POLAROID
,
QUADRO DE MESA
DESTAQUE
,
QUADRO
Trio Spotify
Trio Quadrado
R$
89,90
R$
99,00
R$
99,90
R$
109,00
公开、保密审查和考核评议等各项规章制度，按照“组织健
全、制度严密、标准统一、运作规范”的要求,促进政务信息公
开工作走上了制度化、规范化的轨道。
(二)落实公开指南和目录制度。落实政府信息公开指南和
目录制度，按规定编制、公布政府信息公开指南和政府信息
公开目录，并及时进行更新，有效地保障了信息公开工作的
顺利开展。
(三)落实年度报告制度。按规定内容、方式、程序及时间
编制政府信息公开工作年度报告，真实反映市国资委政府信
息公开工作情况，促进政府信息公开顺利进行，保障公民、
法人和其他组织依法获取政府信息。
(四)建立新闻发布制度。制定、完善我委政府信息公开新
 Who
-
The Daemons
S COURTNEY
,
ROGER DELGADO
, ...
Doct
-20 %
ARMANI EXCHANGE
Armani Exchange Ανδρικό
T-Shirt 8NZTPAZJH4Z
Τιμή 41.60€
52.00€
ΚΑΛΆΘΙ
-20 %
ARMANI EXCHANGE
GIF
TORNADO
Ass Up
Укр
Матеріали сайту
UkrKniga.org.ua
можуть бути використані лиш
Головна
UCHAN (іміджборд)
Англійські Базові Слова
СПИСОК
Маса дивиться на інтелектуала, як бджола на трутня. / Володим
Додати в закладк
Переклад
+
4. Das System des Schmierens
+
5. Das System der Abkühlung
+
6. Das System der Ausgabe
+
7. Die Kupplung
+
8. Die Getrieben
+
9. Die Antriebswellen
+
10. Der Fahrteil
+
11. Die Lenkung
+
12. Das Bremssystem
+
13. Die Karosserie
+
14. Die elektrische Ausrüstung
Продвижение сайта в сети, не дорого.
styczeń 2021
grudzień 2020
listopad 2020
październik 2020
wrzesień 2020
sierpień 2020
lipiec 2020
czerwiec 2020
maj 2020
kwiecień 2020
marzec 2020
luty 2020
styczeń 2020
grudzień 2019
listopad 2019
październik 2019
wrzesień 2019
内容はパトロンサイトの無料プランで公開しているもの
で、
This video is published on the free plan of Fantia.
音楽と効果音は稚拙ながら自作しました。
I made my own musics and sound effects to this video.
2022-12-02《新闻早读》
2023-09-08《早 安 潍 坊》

───

▶ [ACTIVITY] Transcribe the listing. Every line must match exactly.

▶ [SOLUTION TO THIS TASK]
POLAROID
,
QUADRO DE MESA
DESTAQUE
,
QUADRO
Trio Spotify
Trio Quadrado
R$
89,90
R$
99,00
R$
99,90
R$
109,00
公开、保密审查和考核评议等各项规章制度，按照“组织健
全、制度严密、标准统一、运作规范”的要求,促进政务信息公
开工作走上了制度化、规范化的轨道。
(二)落实公开指南和目录制度。落实政府信息公开指南和
目录制度，按规定编制、公布政府信息公开指南和政府信息
公开目录，并及时进行更新，有效地保障了信息公开工作的
顺利开展。
(三)落实年度报告制度。按规定内容、方式、程序及时间
编制政府信息公开工作年度报告，真实反映市国资委政府信
息公开工作情况，促进政府信息公开顺利进行，保障公民、
法人和其他组织依法获取政府信息。
(四)建立新闻发布制度。制定、完善我委政府信息公开新
 Who
-
The Daemons
S COURTNEY
,
ROGER DELGADO
, ...
Doct
-20 %
ARMANI EXCHANGE
Armani Exchange Ανδρικό
T-Shirt 8NZTPAZJH4Z
Τιμή 41.60€
52.00€
ΚΑΛΆΘΙ
-20 %
ARMANI EXCHANGE
GIF
TORNADO
Ass Up
Укр
Матеріали сайту
UkrKniga.org.ua
можуть бути використані лиш
Головна
UCHAN (іміджборд)
Англійські Базові Слова
СПИСОК
Маса дивиться на інтелектуала, як бджола на трутня. / Володим
Додати в закладк
Переклад
+
4. Das System des Schmierens
+
5. Das System der Abkühlung
+
6. Das System der Ausgabe
+
7. Die Kupplung
+
8. Die Getrieben
+
9. Die Antriebswellen
+
10. Der Fahrteil
+
11. Die Lenkung
+
12. Das Bremssystem
+
13. Die Karosserie
+
14. Die elektrische Ausrüstung
Продвижение сайта в сети, не дорого.
styczeń 2021
grudzień 2020
listopad 2020
październik 2020
wrzesień 2020
sierpień 2020
lipiec 2020
czerwiec 2020
maj 2020
kwiecień 2020
marzec 2020
luty 2020
styczeń 2020
grudzień 2019
listopad 2019
październik 2019
wrzesień 2019
内容はパトロンサイトの無料プランで公開しているもの
で、
This video is published on the free plan of Fantia.
音楽と効果音は稚拙ながら自作しました。
I made my own musics and sound effects to this video.
2022-12-02《新闻早读》
2023-09-08《早 安 潍 坊》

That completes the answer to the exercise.